The Trendlines Group
The Trendlines Group is a publicly traded Israeli incubator that invents, funds, and builds early-stage agrifood and medtech companies. Water sits inside its agrifood thesis: as of 2026 it has backed 2 water companies, in precision irrigation and aquaculture treatment, across 2 deals.
Compiled by Antoine Walter, (don't) Waste Water, from official filings and direct intelligence in Leviathan.
The take
The Trendlines Group is that rare thing in venture: an incubator that is itself a public company, trading on the Singapore Exchange and as a US depositary receipt. Todd Dollinger and Steve Rhodes co-founded it in 2007 in the Galilee, in northern Israel, and built a house style of inventing or adopting a technology, standing up a company around it, and walking it from the seed stage to market. It backs two things, agrifood and medtech, and water arrives through the first.
The Trendlines Group treats water as a tool of agriculture, not a sector of its own. Its water names live inside the agrifood book: Saturas reads a plant's own thirst through implantable stem sensors so growers irrigate only what the crop actually needs, and BioFishency cleans and recycles the water inside fish farms so aquaculture can scale without draining a watershed. The through-line is using less water to grow more food, which is where water scarcity bites hardest for most of the world.
The Trendlines Group runs its agrifood work, water included, through Nitza Kardish, a plant geneticist who heads the practice and the group's Singapore-based Trendlines Agrifood Fund, while Haim Brosh has led the wider group as CEO since 2023. In my Leviathan records the water footprint is still small, two companies and no rounds led, so read Trendlines as an agtech incubator that occasionally lands on water, not a water specialist. For a newcomer, it is the clearest example I track of water showing up disguised as a farming problem.
Water Commitment Score
Compiled from official filings, third-party records, and direct intelligence from investors and founders, in Leviathan · recomputed monthly · as of Jun 2026.
How they invest
Portfolio · 2 water companies
Invests alongside
Highlighted = profiled on (don't) Waste Water.
Frequently asked
- What does The Trendlines Group invest in?
- The Trendlines Group invests in early-stage agrifood and medtech companies, often inventing or incubating them in-house and guiding them from seed to market. Its water exposure comes through agrifood, in precision irrigation and aquaculture water treatment, rather than as a standalone water fund.

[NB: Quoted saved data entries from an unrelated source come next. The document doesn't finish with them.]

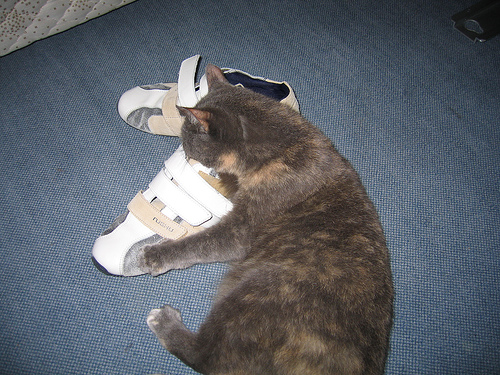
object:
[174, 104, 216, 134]
ear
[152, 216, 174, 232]
writing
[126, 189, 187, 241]
strap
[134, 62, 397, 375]
cat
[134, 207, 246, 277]
leg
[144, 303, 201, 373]
leg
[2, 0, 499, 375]
carpet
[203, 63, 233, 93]
ear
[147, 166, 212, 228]
strap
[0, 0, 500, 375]
surface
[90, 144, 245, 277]
shoe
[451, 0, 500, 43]
metal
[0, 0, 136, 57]
fabric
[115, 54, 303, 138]
shoe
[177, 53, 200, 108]
straps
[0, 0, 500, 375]
ground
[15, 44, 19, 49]
spots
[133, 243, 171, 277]
paw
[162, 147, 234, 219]
strap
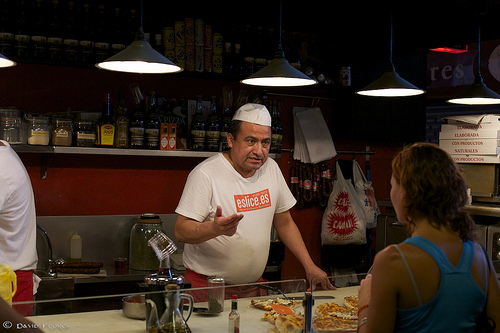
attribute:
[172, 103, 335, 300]
man — looking, gesturing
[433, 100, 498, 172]
boxes — stacked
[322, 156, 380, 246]
bags — plastic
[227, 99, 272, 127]
hat — white, paper, small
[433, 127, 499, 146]
boxes — stacked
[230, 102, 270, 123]
hat — white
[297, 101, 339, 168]
sheet — hanging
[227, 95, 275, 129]
hat — white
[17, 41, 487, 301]
restaurant — open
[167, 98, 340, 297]
pizza man — talking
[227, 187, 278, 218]
symbol — white, orange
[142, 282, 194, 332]
bottle — glass, clear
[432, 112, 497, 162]
boxes — filled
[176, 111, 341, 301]
owner — chatting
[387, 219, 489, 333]
tank — blue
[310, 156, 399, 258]
bags — white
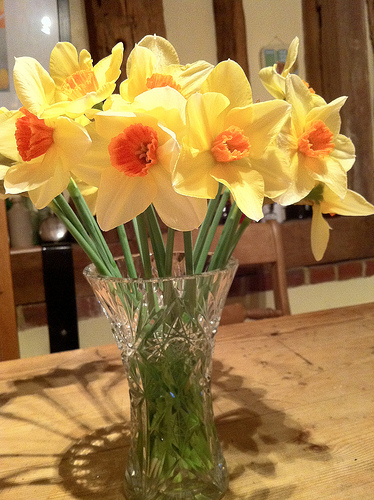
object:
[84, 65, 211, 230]
flower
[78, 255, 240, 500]
vase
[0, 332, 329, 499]
shadow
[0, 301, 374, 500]
table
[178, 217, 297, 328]
chair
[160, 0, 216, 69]
wall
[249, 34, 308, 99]
art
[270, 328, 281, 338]
hole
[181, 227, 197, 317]
stem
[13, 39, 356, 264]
boquet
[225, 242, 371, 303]
brick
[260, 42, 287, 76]
picture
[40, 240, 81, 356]
belt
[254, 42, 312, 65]
frame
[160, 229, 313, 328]
object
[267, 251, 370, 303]
trim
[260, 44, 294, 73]
plaque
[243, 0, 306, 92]
wall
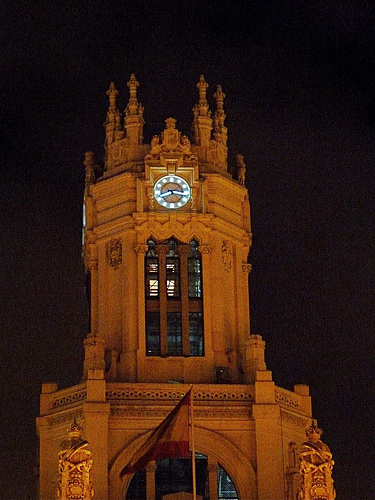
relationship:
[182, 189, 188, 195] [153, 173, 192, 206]
3 on clock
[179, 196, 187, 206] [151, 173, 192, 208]
number on clock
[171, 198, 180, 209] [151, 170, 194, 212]
6 on clock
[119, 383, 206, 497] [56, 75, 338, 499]
flag on front of building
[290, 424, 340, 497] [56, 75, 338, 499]
carved stone on building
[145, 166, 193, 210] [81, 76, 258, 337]
clock on tower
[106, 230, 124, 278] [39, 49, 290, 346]
decorative on building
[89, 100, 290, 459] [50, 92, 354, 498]
wall on building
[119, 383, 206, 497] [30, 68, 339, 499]
flag on building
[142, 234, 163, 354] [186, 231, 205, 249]
window has pointed top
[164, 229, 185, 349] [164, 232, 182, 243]
window has pointed top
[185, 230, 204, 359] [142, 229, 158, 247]
window has pointed top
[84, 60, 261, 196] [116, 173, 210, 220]
spikes are above clock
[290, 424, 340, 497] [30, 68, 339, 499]
carved stone in front of building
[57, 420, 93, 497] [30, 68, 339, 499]
carved stone in front of building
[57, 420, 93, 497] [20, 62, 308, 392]
carved stone in front of building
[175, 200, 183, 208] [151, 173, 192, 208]
5 on clock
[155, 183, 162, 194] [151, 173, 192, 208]
9 on clock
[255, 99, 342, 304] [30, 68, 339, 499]
nighttime outside of building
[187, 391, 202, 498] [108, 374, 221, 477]
pole of flag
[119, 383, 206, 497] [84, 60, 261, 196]
flag near spikes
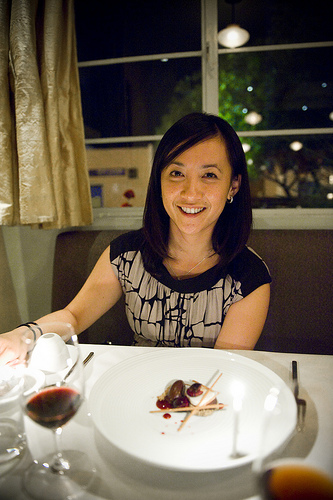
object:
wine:
[23, 385, 79, 427]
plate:
[88, 347, 299, 473]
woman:
[0, 111, 270, 353]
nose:
[182, 177, 202, 201]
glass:
[21, 319, 100, 498]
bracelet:
[23, 322, 43, 336]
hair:
[142, 111, 252, 265]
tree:
[157, 48, 273, 180]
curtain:
[0, 0, 94, 229]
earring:
[229, 196, 234, 203]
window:
[72, 0, 332, 212]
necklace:
[164, 238, 221, 263]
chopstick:
[65, 350, 94, 384]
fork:
[290, 361, 306, 427]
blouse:
[109, 229, 270, 348]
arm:
[213, 279, 270, 351]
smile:
[175, 202, 212, 217]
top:
[108, 225, 271, 346]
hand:
[0, 329, 27, 365]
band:
[26, 320, 43, 343]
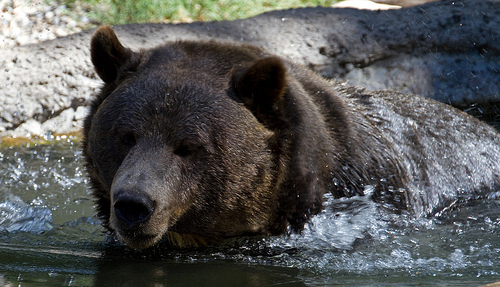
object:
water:
[316, 215, 358, 246]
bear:
[46, 20, 500, 268]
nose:
[101, 185, 165, 228]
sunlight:
[24, 52, 55, 97]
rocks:
[23, 51, 67, 82]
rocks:
[403, 23, 445, 48]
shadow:
[417, 12, 499, 91]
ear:
[215, 48, 309, 133]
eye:
[167, 140, 199, 160]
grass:
[95, 2, 139, 18]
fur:
[141, 70, 173, 98]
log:
[18, 237, 69, 273]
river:
[0, 96, 500, 287]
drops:
[443, 238, 470, 258]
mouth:
[106, 220, 178, 253]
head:
[66, 16, 325, 255]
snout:
[100, 141, 189, 240]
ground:
[47, 6, 82, 32]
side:
[15, 15, 60, 39]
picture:
[0, 1, 500, 287]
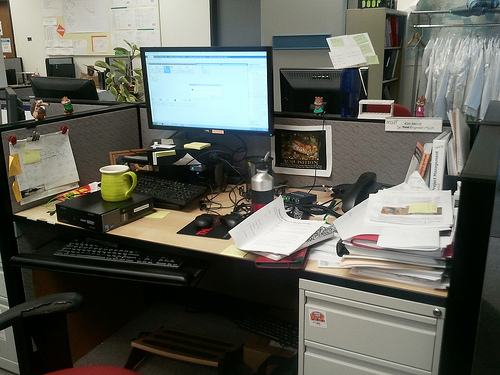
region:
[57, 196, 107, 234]
this is the cpu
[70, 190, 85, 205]
the cpu is black in color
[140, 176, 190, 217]
this is the keyboard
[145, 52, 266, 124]
this is the screen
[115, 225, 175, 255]
this is the table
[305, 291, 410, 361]
this is a drawer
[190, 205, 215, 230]
this is the mouse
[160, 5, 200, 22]
this is the wall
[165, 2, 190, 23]
the wall is white in color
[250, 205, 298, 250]
this is a paper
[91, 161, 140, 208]
light green pottery type drinking mug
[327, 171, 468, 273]
tall stack of papers on desk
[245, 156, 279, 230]
stainless steel drinking container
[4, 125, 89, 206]
calendar with sticky notes on it attached to side of cubicle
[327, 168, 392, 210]
black desk style telephone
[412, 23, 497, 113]
white uniform tops or jackets hanging on hangers with plastic to protect them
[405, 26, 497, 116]
many white tops on clothes hangers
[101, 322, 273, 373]
low footstool under desk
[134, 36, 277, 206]
computer key board and flat screen monitor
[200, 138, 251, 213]
tangle of wires for electronics on desk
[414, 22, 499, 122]
White lab smocks hanging on hangers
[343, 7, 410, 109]
Light colored shelving unit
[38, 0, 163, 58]
A bulletin board with papers on it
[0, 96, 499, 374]
Gray and black office cubicle dividers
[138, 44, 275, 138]
A flat screen computer minotor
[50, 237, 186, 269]
A black computer keyboard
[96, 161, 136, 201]
A lime green ceramic coffee cup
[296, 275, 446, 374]
Locked office desk drawers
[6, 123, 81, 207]
A calendar with Post-it notes on it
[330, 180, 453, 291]
A stack of papers sitting on a desk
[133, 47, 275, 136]
A black framed flatscreen computer monitor.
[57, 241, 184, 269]
A black computer keyboard.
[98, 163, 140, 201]
A green coffee mug.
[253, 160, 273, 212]
A silver, black, and red water bottle.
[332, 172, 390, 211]
A black telephone.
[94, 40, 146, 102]
A green plant.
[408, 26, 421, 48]
A wooden hanger.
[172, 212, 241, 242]
A black and red mousepad.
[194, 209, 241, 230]
Two black computer mouses.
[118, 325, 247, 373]
A brown foot rest.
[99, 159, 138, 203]
a green coffee mug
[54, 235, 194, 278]
a black computer keyboard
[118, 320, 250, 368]
a wood foot stool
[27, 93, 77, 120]
a pair of figurines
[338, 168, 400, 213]
a black office phone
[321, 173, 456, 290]
a stack of paperwork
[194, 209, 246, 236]
a pair of black computer mouses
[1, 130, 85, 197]
a white calendar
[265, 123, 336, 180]
a picture posted on a wall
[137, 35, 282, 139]
a computer monitor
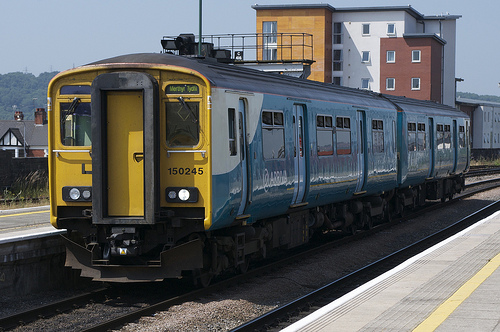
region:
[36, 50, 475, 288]
train on train tracks with yellow face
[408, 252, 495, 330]
yellow line on cement platform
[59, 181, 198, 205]
headlights on front of train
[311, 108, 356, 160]
two train windows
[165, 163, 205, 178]
numbers on front of train in black lettering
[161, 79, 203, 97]
digital window on front of train with green lettering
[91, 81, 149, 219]
yellow train door with handle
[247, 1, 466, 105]
tall building in back of train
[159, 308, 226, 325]
grey rocks and gravel on side of train track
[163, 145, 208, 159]
silver handles on front of train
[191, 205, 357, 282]
shadow cast on the track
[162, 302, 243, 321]
pebbles on the track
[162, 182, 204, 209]
white light at front of the train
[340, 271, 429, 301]
white line at edge of platform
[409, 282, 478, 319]
wide yellow line on platform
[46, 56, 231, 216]
yellow front of train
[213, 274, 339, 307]
tall blue train tracks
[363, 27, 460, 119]
smaller red building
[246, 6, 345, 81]
tall orange building in the background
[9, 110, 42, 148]
gray roof on house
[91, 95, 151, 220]
a yellow door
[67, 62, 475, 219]
a passenger train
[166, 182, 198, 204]
a light on the train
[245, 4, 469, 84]
building in the background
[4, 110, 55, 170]
a house to the left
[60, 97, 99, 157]
a window on the train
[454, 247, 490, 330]
a yellow stripe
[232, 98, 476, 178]
blue paint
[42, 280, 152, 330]
the rails are made of steel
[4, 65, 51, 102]
a hill in the background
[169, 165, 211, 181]
black numbers on front of the train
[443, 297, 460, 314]
a yellow line marking the platform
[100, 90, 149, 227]
a yellow door on the train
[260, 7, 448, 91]
a multicolored building behind the train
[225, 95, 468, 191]
a line of blue train cars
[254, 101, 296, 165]
a window in the blue train car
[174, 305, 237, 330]
gray gravel scattered between the tracks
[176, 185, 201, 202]
a lit headlight on the train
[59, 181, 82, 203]
an unlit headlight on the train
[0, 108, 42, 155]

- Who runs The Trendlines Group?
- The Trendlines Group was co-founded in 2007 by Todd Dollinger and Steve Rhodes, who now serve as chair emeritus. Haim Brosh has been chief executive since 2023, and Nitza Kardish, a plant geneticist, heads the agrifood practice and its Singapore-based Trendlines Agrifood Fund.
- Where is The Trendlines Group based?
- The Trendlines Group is headquartered in Misgav, in the Galilee region of northern Israel, with an agrifood fund based in Singapore. It is a publicly listed company, trading on the Singapore Exchange and as an American depositary receipt in the United States.
- Does The Trendlines Group invest in water?
- The Trendlines Group invests in water as part of its agrifood thesis. As of 2026 Leviathan records 2 water companies across 2 deals, including Saturas in precision irrigation and BioFishency in aquaculture treatment. (don't) Waste Water rates its water commitment Occasional, scoring 33 out of 100.
- Is The Trendlines Group publicly traded?
- Yes. The Trendlines Group is unusual among incubators in being a public company, with shares on the Singapore Exchange (ticker 42T) and a US depositary receipt on OTCQX (TRNLY). That structure makes it an Israeli agrifood and medtech incubator that public investors can hold directly.